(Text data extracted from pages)
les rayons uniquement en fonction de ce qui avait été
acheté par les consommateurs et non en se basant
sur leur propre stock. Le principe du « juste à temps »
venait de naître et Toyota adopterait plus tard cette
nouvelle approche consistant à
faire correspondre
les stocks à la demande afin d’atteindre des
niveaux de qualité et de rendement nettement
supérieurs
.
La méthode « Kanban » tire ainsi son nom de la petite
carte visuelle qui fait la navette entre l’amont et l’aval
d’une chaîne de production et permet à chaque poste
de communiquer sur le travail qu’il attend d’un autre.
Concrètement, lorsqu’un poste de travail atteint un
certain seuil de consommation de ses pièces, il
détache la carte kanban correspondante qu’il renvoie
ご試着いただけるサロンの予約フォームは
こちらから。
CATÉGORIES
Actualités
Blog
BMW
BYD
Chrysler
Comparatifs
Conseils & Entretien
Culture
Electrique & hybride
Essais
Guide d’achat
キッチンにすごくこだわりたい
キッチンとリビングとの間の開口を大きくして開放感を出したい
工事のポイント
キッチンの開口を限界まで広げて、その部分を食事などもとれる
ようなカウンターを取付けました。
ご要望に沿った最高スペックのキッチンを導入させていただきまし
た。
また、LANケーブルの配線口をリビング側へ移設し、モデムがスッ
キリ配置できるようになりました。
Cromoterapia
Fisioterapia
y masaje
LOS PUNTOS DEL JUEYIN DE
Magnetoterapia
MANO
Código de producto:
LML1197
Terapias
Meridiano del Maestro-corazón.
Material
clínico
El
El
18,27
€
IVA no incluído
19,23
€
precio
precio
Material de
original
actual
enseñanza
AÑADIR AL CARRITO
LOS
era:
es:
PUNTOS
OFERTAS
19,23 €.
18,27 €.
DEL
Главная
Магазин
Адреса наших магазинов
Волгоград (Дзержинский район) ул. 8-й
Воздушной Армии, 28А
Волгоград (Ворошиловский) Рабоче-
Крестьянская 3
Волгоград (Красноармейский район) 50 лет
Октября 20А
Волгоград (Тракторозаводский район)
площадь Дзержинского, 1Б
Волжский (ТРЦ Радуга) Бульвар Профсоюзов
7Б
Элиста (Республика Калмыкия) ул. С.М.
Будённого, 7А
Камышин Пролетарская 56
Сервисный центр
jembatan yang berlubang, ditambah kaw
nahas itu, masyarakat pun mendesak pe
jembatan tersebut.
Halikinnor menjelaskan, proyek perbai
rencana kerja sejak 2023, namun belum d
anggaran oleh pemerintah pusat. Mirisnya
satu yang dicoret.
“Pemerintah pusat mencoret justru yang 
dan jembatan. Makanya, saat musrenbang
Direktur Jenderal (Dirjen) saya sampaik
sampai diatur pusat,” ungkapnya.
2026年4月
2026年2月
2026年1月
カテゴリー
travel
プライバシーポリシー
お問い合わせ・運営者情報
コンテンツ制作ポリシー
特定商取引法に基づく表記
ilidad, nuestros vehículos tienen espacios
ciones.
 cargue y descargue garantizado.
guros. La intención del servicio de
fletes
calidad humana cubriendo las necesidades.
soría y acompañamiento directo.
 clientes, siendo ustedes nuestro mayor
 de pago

ASSIGNMENT: Write out the lines of the records word for word, from the very start through the line containing "キッチンにすごくこだわりたい", including both of those lines.

FINISHED EXERCISE:
les rayons uniquement en fonction de ce qui avait été
acheté par les consommateurs et non en se basant
sur leur propre stock. Le principe du « juste à temps »
venait de naître et Toyota adopterait plus tard cette
nouvelle approche consistant à
faire correspondre
les stocks à la demande afin d’atteindre des
niveaux de qualité et de rendement nettement
supérieurs
.
La méthode « Kanban » tire ainsi son nom de la petite
carte visuelle qui fait la navette entre l’amont et l’aval
d’une chaîne de production et permet à chaque poste
de communiquer sur le travail qu’il attend d’un autre.
Concrètement, lorsqu’un poste de travail atteint un
certain seuil de consommation de ses pièces, il
détache la carte kanban correspondante qu’il renvoie
ご試着いただけるサロンの予約フォームは
こちらから。
CATÉGORIES
Actualités
Blog
BMW
BYD
Chrysler
Comparatifs
Conseils & Entretien
Culture
Electrique & hybride
Essais
Guide d’achat
キッチンにすごくこだわりたい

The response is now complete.